Affichés dans les clubs et les coffee houses, les cinq romans en estampes d’Hogarth ont soulevé des conversations et des débats passionnés. C’était le but visé par l’auteur, qui voyait naître ces discussions dans son atelier, où il aimait soumettre ses travaux en cours à ses visiteurs. On imagine mal, aujourd’hui, quels moyens un dessinateur pourrait mettre en œuvre pour générer un tel intérêt en livrant sans explication au lecteur quelques grandes images muettes, saturées d’incidents, d’allusions, et d’intrigues secondaires. C’est ce qui nous empêche de voir ces suites d’images [voir pages suivantes] comme un exemple “légitime” de bande dessinée, même si les éléments tenus pour essentiels en la matière sont réunis : les images forment bien une séquence temporelle et causale qui nous raconte, par étapes clairement articulées, le destin d’un personnage fictif individualisé. Si l’on s’en tient aux définitions les plus génériques, il ne fait pas de doute que les séries d’Hogarth relèvent bien du 9e art. Mais quelque chose ne “sonne” pas juste dans l’effort qui nous est demandé pour relier les images entre elles.

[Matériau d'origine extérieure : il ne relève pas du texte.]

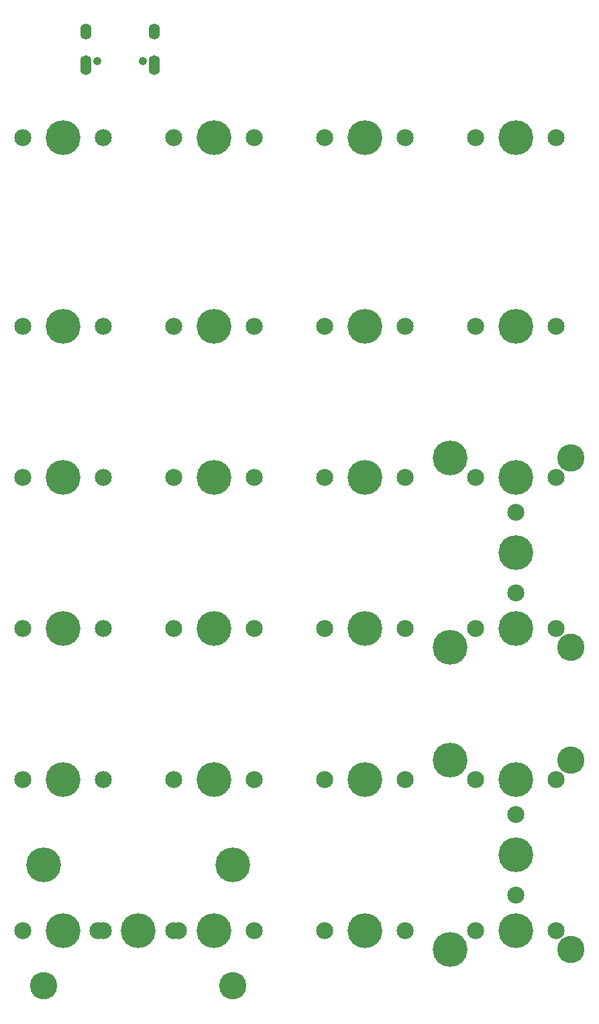
<source format=gts>
G04 #@! TF.GenerationSoftware,KiCad,Pcbnew,(5.1.10)-1*
G04 #@! TF.CreationDate,2022-03-04T22:43:16+01:00*
G04 #@! TF.ProjectId,Voyager20,566f7961-6765-4723-9230-2e6b69636164,rev?*
G04 #@! TF.SameCoordinates,Original*
G04 #@! TF.FileFunction,Soldermask,Top*
G04 #@! TF.FilePolarity,Negative*
%FSLAX46Y46*%
G04 Gerber Fmt 4.6, Leading zero omitted, Abs format (unit mm)*
G04 Created by KiCad (PCBNEW (5.1.10)-1) date 2022-03-04 22:43:16*
%MOMM*%
%LPD*%
G01*
G04 APERTURE LIST*
%ADD10C,2.150000*%
%ADD11C,4.387800*%
%ADD12O,1.400000X2.000000*%
%ADD13O,1.400000X2.500000*%
%ADD14C,1.050000*%
%ADD15C,3.448000*%
G04 APERTURE END LIST*
D10*
X52705000Y-39687500D03*
X42545000Y-39687500D03*
D11*
X47625000Y-39687500D03*
D10*
X71755000Y-39687500D03*
X61595000Y-39687500D03*
D11*
X66675000Y-39687500D03*
X85725000Y-39687500D03*
D10*
X80645000Y-39687500D03*
X90805000Y-39687500D03*
D11*
X104775000Y-39687500D03*
D10*
X99695000Y-39687500D03*
X109855000Y-39687500D03*
X52705000Y-58737500D03*
X42545000Y-58737500D03*
D11*
X47625000Y-58737500D03*
X66675000Y-58737500D03*
D10*
X61595000Y-58737500D03*
X71755000Y-58737500D03*
D11*
X85725000Y-58737500D03*
D10*
X80645000Y-58737500D03*
X90805000Y-58737500D03*
D11*
X104775000Y-58737500D03*
D10*
X99695000Y-58737500D03*
X109855000Y-58737500D03*
X52705000Y-77787500D03*
X42545000Y-77787500D03*
D11*
X47625000Y-77787500D03*
X66675000Y-77787500D03*
D10*
X61595000Y-77787500D03*
X71755000Y-77787500D03*
X90805000Y-77787500D03*
X80645000Y-77787500D03*
D11*
X85725000Y-77787500D03*
D10*
X109855000Y-77787500D03*
X99695000Y-77787500D03*
D11*
X104775000Y-77787500D03*
D10*
X52705000Y-96837500D03*
X42545000Y-96837500D03*
D11*
X47625000Y-96837500D03*
X66675000Y-96837500D03*
D10*
X61595000Y-96837500D03*
X71755000Y-96837500D03*
X90805000Y-96837500D03*
X80645000Y-96837500D03*
D11*
X85725000Y-96837500D03*
X104775000Y-96837500D03*
D10*
X99695000Y-96837500D03*
X109855000Y-96837500D03*
D11*
X47625000Y-115887500D03*
D10*
X42545000Y-115887500D03*
X52705000Y-115887500D03*
X71755000Y-115887500D03*
X61595000Y-115887500D03*
D11*
X66675000Y-115887500D03*
X85725000Y-115887500D03*
D10*
X80645000Y-115887500D03*
X90805000Y-115887500D03*
X109855000Y-115887500D03*
X99695000Y-115887500D03*
D11*
X104775000Y-115887500D03*
D12*
X59120000Y-2575000D03*
X50480000Y-2575000D03*
D13*
X59120000Y-6755000D03*
X50480000Y-6755000D03*
D14*
X51910000Y-6225000D03*
X57690000Y-6225000D03*
D11*
X104775000Y-68262500D03*
D10*
X104775000Y-73342500D03*
X104775000Y-63182500D03*
D15*
X111760000Y-80200500D03*
X111760000Y-56324500D03*
D11*
X96520000Y-80200500D03*
X96520000Y-56324500D03*
X96520000Y-94424500D03*
X96520000Y-118300500D03*
D15*
X111760000Y-94424500D03*
X111760000Y-118300500D03*
D10*
X104775000Y-101282500D03*
X104775000Y-111442500D03*
D11*
X104775000Y-106362500D03*
X57150000Y-115887500D03*
D10*
X52070000Y-115887500D03*
X62230000Y-115887500D03*
D15*
X45212000Y-122872500D03*
X69088000Y-122872500D03*
D11*
X45212000Y-107632500D03*
X69088000Y-107632500D03*
X47625000Y-15875000D03*
D10*
X42545000Y-15875000D03*
X52705000Y-15875000D03*
X71755000Y-15875000D03*
X61595000Y-15875000D03*
D11*
X66675000Y-15875000D03*
X85725000Y-15875000D03*
D10*
X80645000Y-15875000D03*
X90805000Y-15875000D03*
X109855000Y-15875000D03*
X99695000Y-15875000D03*
D11*
X104775000Y-15875000D03*
M02*

</source>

Au lieu d’une lecture fluide, presque automatique, de la “bande image”, on a au contraire une lecture lente, qui invite l’œil à se perdre dans les détails et à revenir en arrière pour opérer des comparaisons, des déductions et des paraphrases sans fin. Les séries d’Hogarth exigent du lecteur un véritable travail d’interprète, sinon de détective. Si elles sont bien destinées à être lues, 14

elles reposent sur une conception de la lisibilité qui n’a pas grand chose à voir avec celle de notre bande dessinée. Cette conception participe d’une culture visuelle que nous ne connaissons plus que de très loin, une tradition qui n’attachait pratiquement aucune valeur intrinsèque à ce qui constitue pour nous le mode “naturel” de représentation narrative : la restitution objective, documentaire, de la réalité visible. Nous touchons là à un point crucial, qui éclaire les sources profondes, pré-photographiques, du dessin de bande dessinée : dans une culture où les images sont fréquemment dégradées par la copie sur plaques de cuivre ou sur du bois, c’est la forme du diagramme, du schéma stylisé, qui représente le compromis graphique idéal. Elle permet de rendre rapidement compte d’un événement, d’un objet, d’un mécanisme, d’un phénomène ou même d’un concept dont l’illustrateur aura su sélectionner les aspects significatifs et éliminer les détails parasites. La mission du diagramme consiste moins à véhiculer de l’information visuelle (au sens perceptif ou photographique du terme), qu’à stabiliser de la signification visuelle (le plus souvent en relation avec un texte d’accompagnement). Dans les limites imposées par la technique de l’époque, le diagramme offre le meilleur support à la pensée visée par l’image – c’està-dire à la pensée que cette image cherche à susciter chez son lecteur.